The other way around makes more sense to me. I no longer think about this property as having anything to do with a center point. If we use alignment properties to do the centering, then the center point is irrelevant. No, at the end of the day, polar-anchor is just something to adjust the position. So 0 0 would in all cases mean that you are not adjusting the position. 

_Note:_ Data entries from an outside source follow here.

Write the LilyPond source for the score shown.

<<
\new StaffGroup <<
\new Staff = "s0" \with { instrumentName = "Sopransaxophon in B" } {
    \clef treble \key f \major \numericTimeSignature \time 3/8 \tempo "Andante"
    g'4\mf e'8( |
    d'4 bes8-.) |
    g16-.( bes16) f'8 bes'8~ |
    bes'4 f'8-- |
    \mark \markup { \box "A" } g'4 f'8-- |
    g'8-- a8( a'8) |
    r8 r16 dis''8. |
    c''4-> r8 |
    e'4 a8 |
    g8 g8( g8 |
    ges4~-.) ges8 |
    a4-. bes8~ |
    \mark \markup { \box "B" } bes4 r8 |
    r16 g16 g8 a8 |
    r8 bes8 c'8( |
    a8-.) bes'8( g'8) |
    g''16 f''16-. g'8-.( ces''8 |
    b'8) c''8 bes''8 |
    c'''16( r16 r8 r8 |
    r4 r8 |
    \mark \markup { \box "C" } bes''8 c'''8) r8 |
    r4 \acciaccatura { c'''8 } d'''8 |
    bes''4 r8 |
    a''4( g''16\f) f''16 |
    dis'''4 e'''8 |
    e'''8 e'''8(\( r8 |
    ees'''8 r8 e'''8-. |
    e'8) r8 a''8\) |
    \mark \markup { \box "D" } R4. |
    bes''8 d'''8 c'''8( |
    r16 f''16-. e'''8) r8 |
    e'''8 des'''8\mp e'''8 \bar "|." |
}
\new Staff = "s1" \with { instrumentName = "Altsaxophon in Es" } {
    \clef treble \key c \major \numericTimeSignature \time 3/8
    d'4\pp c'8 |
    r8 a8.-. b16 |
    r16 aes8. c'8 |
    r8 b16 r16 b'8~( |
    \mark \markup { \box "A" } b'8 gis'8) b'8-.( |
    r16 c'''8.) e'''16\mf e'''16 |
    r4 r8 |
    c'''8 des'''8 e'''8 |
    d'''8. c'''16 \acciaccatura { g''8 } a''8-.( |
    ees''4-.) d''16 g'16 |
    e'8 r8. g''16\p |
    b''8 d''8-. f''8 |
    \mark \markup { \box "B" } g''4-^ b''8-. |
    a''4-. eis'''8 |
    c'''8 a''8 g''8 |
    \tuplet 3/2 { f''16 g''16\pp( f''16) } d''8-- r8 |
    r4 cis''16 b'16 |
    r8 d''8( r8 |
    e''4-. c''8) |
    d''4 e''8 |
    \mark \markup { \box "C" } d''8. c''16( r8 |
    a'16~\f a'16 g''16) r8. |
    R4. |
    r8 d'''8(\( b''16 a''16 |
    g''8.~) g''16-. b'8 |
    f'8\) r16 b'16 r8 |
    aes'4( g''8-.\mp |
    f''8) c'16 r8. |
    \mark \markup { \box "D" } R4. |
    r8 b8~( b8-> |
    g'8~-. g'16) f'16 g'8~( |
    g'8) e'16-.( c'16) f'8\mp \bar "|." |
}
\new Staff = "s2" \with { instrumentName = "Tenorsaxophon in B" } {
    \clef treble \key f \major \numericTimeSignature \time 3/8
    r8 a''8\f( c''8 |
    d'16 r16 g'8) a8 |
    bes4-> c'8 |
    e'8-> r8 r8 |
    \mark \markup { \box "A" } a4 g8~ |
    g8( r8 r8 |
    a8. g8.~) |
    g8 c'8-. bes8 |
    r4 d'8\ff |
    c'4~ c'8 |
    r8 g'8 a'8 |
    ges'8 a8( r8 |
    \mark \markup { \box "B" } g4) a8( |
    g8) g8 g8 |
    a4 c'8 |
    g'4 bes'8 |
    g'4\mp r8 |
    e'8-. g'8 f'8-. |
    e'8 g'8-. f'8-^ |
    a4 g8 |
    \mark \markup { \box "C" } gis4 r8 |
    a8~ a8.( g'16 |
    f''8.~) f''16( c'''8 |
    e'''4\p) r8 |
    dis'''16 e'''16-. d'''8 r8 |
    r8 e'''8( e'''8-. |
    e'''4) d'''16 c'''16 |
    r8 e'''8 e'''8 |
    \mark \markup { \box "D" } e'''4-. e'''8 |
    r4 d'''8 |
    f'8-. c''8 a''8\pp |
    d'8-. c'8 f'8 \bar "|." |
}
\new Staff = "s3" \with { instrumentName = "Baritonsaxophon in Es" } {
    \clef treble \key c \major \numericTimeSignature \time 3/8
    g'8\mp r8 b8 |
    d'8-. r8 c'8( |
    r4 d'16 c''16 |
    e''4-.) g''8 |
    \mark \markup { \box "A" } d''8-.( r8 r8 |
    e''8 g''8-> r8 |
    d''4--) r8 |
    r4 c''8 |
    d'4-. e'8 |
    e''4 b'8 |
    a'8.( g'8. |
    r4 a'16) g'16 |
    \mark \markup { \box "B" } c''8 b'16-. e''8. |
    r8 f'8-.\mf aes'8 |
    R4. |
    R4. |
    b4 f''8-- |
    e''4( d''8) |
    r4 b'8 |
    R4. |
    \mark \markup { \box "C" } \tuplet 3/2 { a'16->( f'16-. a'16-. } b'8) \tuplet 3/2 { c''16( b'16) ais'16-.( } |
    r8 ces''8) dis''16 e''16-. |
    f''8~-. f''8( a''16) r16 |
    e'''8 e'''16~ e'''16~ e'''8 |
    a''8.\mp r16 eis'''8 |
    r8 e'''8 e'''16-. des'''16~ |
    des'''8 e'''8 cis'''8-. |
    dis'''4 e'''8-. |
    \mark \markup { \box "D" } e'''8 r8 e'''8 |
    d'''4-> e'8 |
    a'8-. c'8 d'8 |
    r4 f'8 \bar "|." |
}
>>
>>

>> = Need to be discussed =
>> * Naming of the property which decides the origin point of polar coordinates
>>   - original: polar-origin
>>   - My suggestion: origin-position
>>   - Florian's suggestion: box-align
>>   - Brad's suggestion: center
>> 
>> * Changing the name of polar-anchor
>>   - My suggestion: anchor-position
>>   - Florian's suggestion: box-anchor
> 
> I am not a huge fan of any of these names, including the ones I suggested. But I am not sure I have a better alternative.
> 
>> 
>> * Whether or not margin-left/margin-top can be used instead of polar-anchor
>>   - Using margin-left and margin-top would be the same result of using
>> polar-anchor
>>     - If the containing block has height: 100px, width: 100px, item1 and
>> item2 have same results.
>>        item1 {
>>          position: absolute;
>>          width: 20px;
>>          height: 20px;
>>          polar-distance: 0%;
>>          polar-anchor: 25% 25%;
>>        }
>> 
>>        item2 {
>>          position: absolute;
>>          width: 20px;
>>          height: 20px;
>>          polar-distance: 0%;
>>          margin-top: 5px;
>>          margin-left: 5px;
>>        }
>> 
>>   - Difference between polar-anchor and margin-left/margin-top
>>     - In case of margin-left/margin-top, percentages resolve to the width
>> of the element itself
>>     - In case of polar-anchor, percentage resolves to the width and height
>> of the containing block
> 
> I don't think polar-anchor is as important as the rest of the polar positioning proposal, but I do think it serves these use cases better than margins.
> 
>> Please tell me if there is something that I miss.
> 
> * If we allow polar positioning to apply to relative positioning, we need to define what percentages in "polar-distance: ???%" refer to, and how contain works in "polar-distance: ???% contain" in relative positioning.

I'd make them refer to the same thing as top, right, bottom, and left in relative positioning (percentage of containing block). I don't think percentages are super useful on any of these with relative positioning, but it should be consistent, unless there is strong reason otherwise.